The New York Public Interest Research Group supports the effort to make member items more transparent, said Gene Russianoff, an attorney and spokesman for NYPIRG.

Russianoff said that member items should not be outright banned, but that he and NYPIRG prefer participatory budgeting. This would better involve the people in the process of allocating money to different organizations.

“If I were speaker, I’d move all member items to participatory budgeting,” Russianoff said.

Former City Comproller Bill Thompson and John Liu, the current comptroller, seemed neither here nor there when the subject of member items came up.

“I am not against member items, but it is clear that there are still problems there,” Thompson said.

Thompson said that member items must be based on the need of the districts and community organizations.

“Member items are a tiny piece of the city’s annual budget,” said Liu.

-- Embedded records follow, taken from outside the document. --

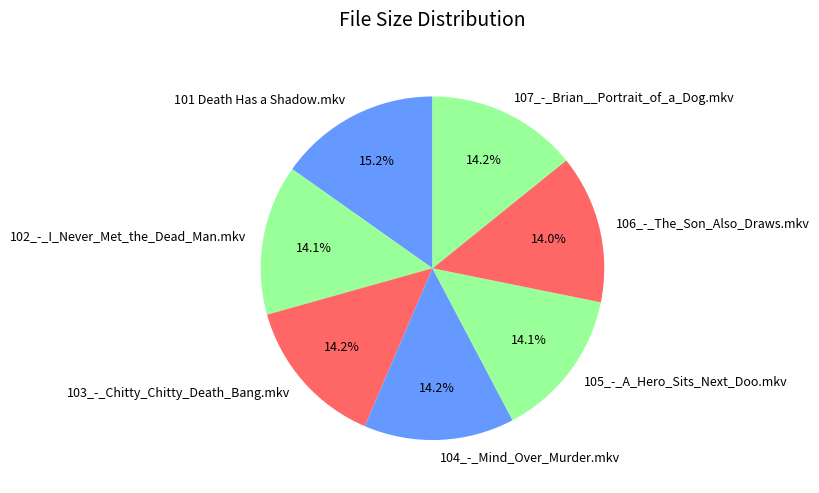

Do 101 Death Has a Shadow.mkv and 103_-_Chitty_Chitty_Death_Bang.mkv together represent more than half of the pie?

No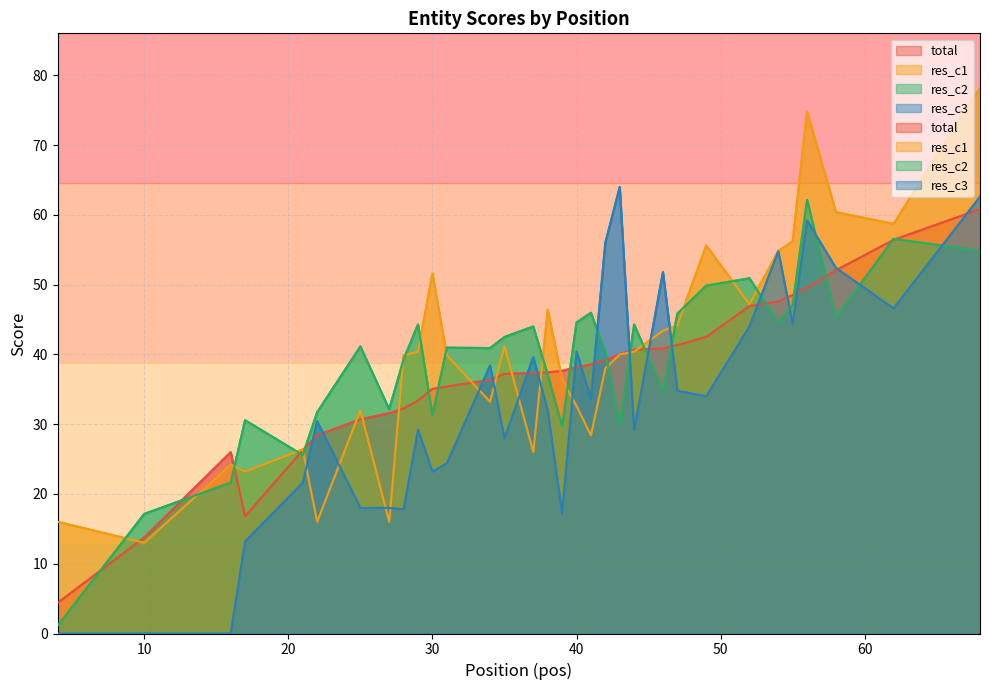

Between which two adjacent categories do res_c3 and res_c1 first intersect?

21 and 22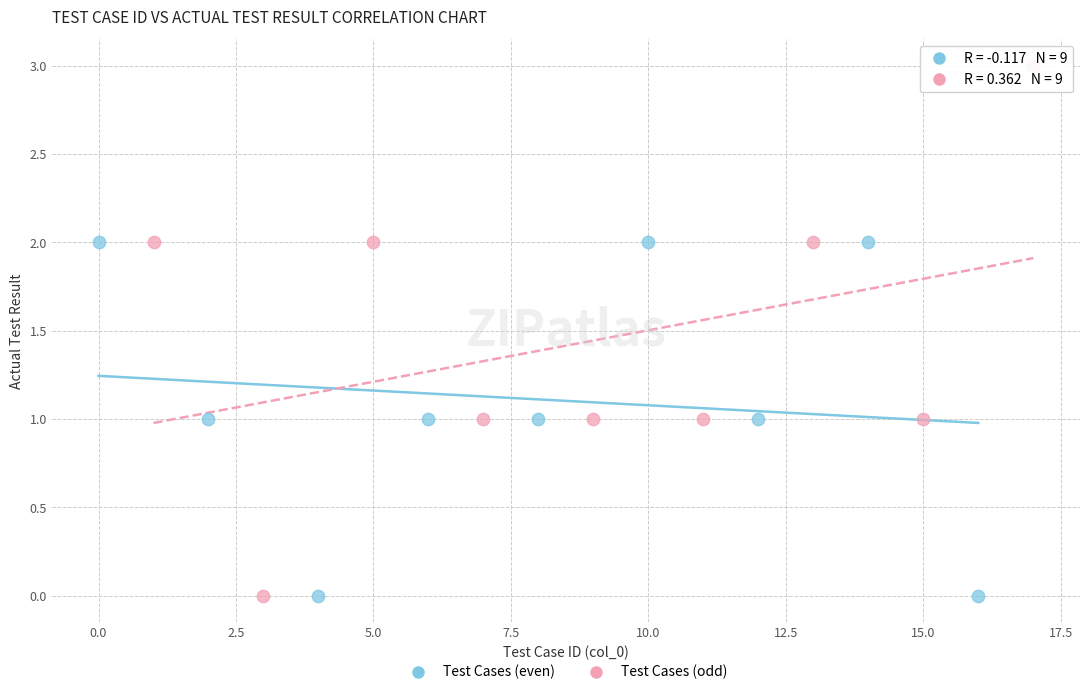

Which series has the largest Y range (max minus min)?

Test Cases (odd)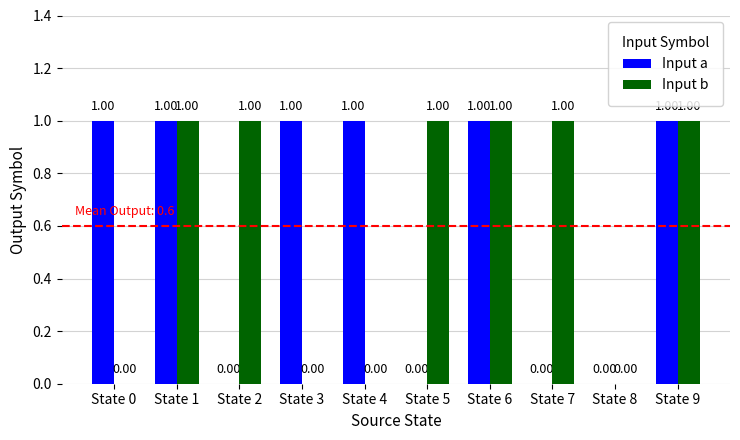

What are all the series names shown in the legend?

Input a, Input b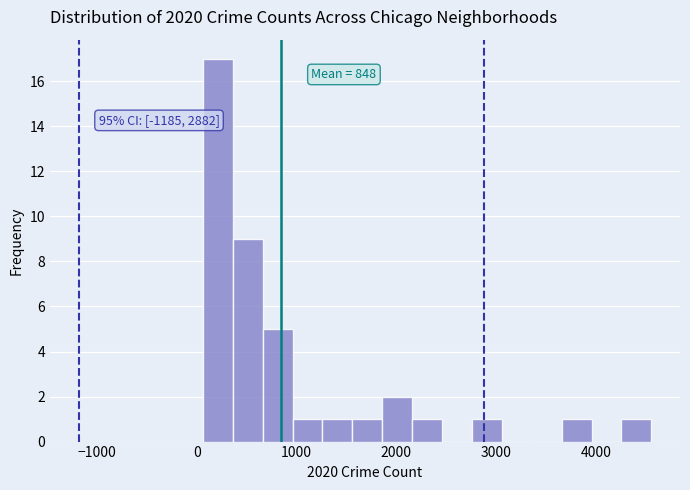

Around what value on the x-axis is the tallest bar? Give the approximate position of its centre, as read against the axis.

200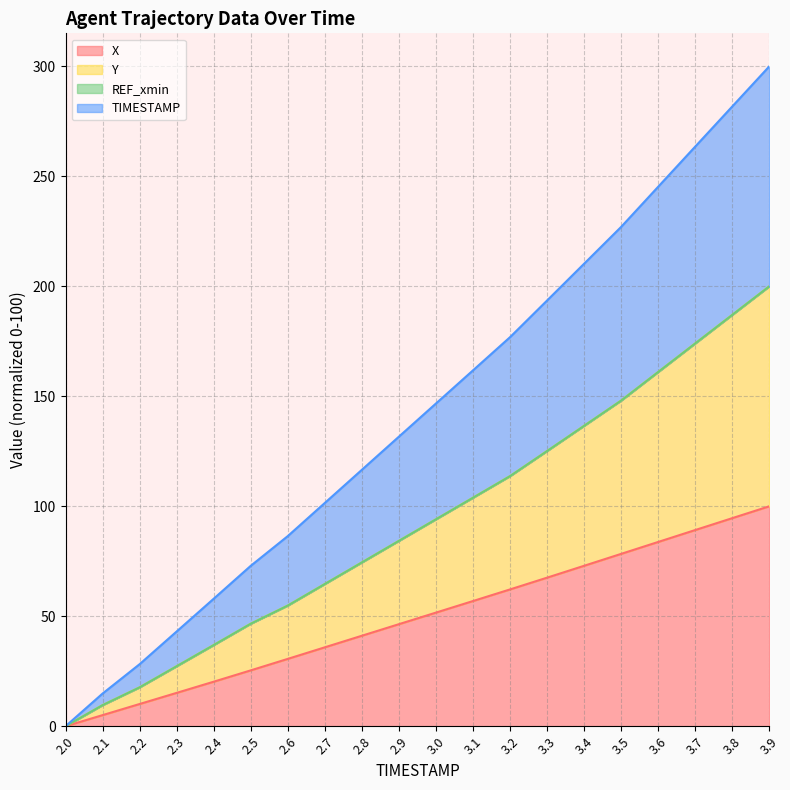

Rank the categories by Y value from highest to lowest.

3.9, 3.8, 3.7, 3.6, 3.5, 3.4, 3.3, 3.2, 3.1, 3.0, 2.9, 2.8, 2.7, 2.6, 2.5, 2.4, 2.3, 2.2, 2.1, 2.0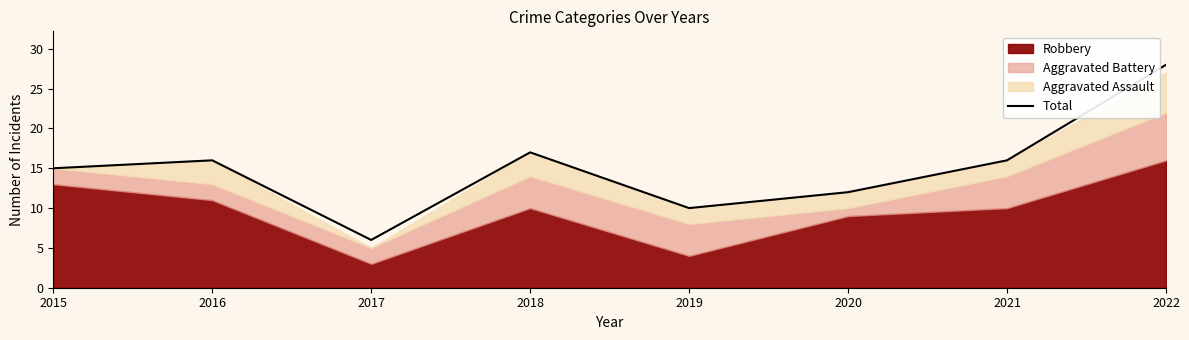

What is the difference between the values at 2021 and 2018?

1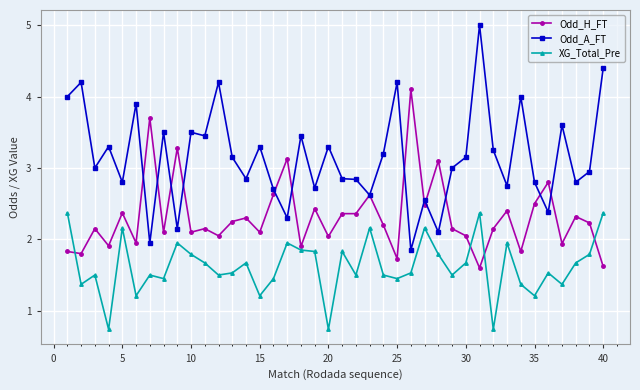

Is this an area chart (filled region under the line)?

No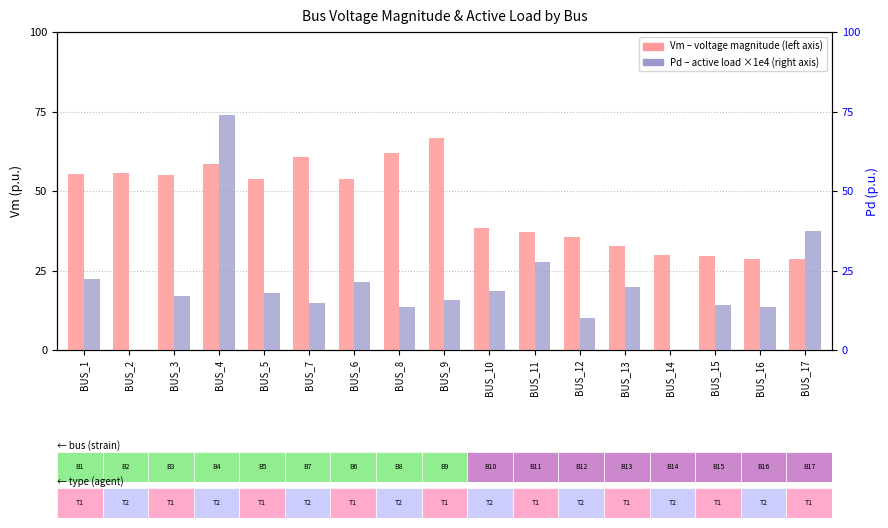

Is the value of Vm (voltage magnitude) at BUS_4 greater than the value of Pd (active load x1e4) at BUS_14?

Yes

Liu said too much attention was being paid to the questions about member items, contrary to Albanese, who brought up the issue frequently.

Albanese spoke of member items almost exclusively when asked what makes him the candidate with the power to put an end to political corruption. Similarly, when asked if changes should be made to the city charter, Albanese immediately said that member items should be banned.

Liu said that member items are far smaller than the amount money the city spends on no-bid contracts.

“We need to overhaul the entire process, not just member items,” he said.

Photo: Candidates debate spending on Council member items at April 3 forum.